# About this exercise
Please write out the Rincón profile word for word, starting at "- Position(s): Striker" and ending at "(loan) / 32 / (18)".

*** Opening of Supplied text ***

Rincón

Personal information
- Full name: Gilvan Santos Souza
- Date of birth: 20 April 1977 (age 47)
- Place of birth: Mairi, Brazil
- Height: 1.79 m (5 ft 10+1⁄2 in)
- Position(s): Striker

Team information
- Current team: Santa Clara
- Number: 16

Senior career*
- Years: Team / Apps / (Gls)
- 2001: Treze
- 2002: Santa Cruz
- 2002–2006: Marítimo / ? / (?)
- 2004–2005: → Paços de Ferreira (loan) / 32 / (18)
- 2006: → Gil Vicente (loan) / 0 / (0)
- 2007: Treze / NA
- 2007: ASA / NA
- 2007–2008: Vizela / 29 / (9)
- 2008–: Santa Clara / 32 / (9)

= Rincón (footballer, born 1977) =

Brazilian footballer

Gilvan Santos Souza (born 20 April 1977), known as Rincón, is a Brazilian footballer who plays for Santa Clara.

Rincón scored 18 goals for Paços de Ferreira to win promotion to Portuguese Liga. He scored 5 goals in 20 league matches for Marítimo at Portuguese Liga 2005–06 before back to Brazil.

In mid-2007, he returned to Portugal for Liga de Honra side Vizela.

*** Close of Supplied text ***
*** Opening of Data listing ***

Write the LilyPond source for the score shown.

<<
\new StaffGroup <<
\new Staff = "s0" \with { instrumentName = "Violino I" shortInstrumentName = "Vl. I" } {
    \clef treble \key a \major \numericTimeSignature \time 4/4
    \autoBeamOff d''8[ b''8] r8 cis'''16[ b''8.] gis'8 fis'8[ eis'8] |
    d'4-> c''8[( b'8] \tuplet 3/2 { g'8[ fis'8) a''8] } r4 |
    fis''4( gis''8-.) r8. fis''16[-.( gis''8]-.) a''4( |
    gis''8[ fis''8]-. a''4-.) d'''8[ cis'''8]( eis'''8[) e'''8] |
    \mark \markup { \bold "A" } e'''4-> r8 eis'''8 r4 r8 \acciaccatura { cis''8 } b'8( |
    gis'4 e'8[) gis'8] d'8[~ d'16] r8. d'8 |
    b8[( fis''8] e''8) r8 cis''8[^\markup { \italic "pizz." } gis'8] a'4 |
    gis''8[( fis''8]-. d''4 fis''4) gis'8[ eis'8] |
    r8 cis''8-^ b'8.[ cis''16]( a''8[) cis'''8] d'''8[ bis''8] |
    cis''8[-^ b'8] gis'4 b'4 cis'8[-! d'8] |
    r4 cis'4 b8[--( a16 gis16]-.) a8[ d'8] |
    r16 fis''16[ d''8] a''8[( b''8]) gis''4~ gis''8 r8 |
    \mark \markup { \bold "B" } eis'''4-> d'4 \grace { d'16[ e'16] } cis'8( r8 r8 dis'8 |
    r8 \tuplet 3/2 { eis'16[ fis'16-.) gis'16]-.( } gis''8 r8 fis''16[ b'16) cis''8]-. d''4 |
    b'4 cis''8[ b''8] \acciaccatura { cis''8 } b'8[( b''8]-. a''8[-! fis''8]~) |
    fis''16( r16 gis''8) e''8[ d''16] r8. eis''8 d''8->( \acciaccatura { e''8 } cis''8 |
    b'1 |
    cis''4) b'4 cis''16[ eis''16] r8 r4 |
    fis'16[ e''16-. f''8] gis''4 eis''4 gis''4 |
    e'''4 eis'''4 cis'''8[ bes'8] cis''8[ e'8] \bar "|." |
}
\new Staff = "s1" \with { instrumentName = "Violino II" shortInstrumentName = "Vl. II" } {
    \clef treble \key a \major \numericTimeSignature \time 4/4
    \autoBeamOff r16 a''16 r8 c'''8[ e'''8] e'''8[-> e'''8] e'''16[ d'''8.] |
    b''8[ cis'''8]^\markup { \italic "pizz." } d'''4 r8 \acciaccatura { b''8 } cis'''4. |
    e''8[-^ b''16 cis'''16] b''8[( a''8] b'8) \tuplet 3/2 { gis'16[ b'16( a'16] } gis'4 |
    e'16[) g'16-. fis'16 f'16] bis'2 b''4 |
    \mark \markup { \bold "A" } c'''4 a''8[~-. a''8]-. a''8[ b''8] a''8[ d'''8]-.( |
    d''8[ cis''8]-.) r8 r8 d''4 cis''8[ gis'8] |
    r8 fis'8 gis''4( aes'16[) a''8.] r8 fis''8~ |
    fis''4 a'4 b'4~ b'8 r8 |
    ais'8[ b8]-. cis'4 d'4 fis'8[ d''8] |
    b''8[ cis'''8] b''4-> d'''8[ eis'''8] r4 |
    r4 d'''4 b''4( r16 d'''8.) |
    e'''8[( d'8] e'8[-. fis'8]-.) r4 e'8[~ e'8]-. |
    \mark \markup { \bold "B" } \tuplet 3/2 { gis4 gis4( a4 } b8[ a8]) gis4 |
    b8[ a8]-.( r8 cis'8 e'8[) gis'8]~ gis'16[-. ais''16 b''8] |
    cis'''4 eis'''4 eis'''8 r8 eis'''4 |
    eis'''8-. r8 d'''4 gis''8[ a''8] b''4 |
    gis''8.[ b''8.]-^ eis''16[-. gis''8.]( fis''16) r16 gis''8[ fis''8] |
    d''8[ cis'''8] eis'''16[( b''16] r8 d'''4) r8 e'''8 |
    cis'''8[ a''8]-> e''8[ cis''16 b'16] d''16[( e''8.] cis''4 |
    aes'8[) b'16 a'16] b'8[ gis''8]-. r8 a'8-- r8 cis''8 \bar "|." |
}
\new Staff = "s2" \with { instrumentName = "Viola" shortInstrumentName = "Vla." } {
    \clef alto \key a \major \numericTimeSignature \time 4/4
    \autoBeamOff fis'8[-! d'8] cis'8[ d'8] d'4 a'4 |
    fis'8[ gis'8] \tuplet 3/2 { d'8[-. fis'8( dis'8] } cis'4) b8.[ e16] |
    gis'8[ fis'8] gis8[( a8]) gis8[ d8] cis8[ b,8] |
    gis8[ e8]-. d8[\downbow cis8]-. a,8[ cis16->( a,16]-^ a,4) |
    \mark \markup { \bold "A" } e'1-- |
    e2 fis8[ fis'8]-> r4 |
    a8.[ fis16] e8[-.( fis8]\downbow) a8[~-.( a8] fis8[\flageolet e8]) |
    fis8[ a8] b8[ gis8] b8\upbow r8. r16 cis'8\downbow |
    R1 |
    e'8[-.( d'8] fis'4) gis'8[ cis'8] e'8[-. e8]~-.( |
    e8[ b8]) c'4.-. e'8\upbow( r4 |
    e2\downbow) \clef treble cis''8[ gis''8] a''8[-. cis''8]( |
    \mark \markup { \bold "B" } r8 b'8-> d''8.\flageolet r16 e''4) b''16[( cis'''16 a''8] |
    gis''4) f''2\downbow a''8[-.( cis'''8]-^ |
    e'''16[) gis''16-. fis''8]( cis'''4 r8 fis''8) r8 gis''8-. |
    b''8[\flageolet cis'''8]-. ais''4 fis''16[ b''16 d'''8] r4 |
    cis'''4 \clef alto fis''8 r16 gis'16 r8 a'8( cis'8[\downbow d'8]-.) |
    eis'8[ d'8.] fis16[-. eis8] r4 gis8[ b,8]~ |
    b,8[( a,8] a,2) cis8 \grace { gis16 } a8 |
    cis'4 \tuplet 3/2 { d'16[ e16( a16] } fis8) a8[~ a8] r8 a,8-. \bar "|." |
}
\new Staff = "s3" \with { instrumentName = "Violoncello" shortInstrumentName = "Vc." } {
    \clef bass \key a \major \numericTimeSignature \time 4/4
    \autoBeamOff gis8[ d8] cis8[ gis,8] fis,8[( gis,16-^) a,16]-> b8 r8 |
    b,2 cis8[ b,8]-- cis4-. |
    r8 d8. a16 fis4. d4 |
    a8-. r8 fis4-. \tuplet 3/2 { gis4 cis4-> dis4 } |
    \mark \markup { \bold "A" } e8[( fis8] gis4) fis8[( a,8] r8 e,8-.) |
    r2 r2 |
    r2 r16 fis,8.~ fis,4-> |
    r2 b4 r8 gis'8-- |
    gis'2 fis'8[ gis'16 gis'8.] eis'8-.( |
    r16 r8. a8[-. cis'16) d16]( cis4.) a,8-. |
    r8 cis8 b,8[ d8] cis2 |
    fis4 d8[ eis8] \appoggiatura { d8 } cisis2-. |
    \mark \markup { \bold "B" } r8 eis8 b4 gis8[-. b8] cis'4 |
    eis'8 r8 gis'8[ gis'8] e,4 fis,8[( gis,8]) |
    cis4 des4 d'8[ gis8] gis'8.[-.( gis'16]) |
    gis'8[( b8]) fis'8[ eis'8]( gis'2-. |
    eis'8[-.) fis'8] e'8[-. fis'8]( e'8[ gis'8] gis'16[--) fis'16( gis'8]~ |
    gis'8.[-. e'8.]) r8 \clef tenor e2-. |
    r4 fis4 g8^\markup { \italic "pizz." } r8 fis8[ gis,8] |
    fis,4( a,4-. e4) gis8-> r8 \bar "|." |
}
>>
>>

*** Close of Data listing ***

# Solution to the exercise
- Position(s): Striker

Team information
- Current team: Santa Clara
- Number: 16

Senior career*
- Years: Team / Apps / (Gls)
- 2001: Treze
- 2002: Santa Cruz
- 2002–2006: Marítimo / ? / (?)
- 2004–2005: → Paços de Ferreira (loan) / 32 / (18)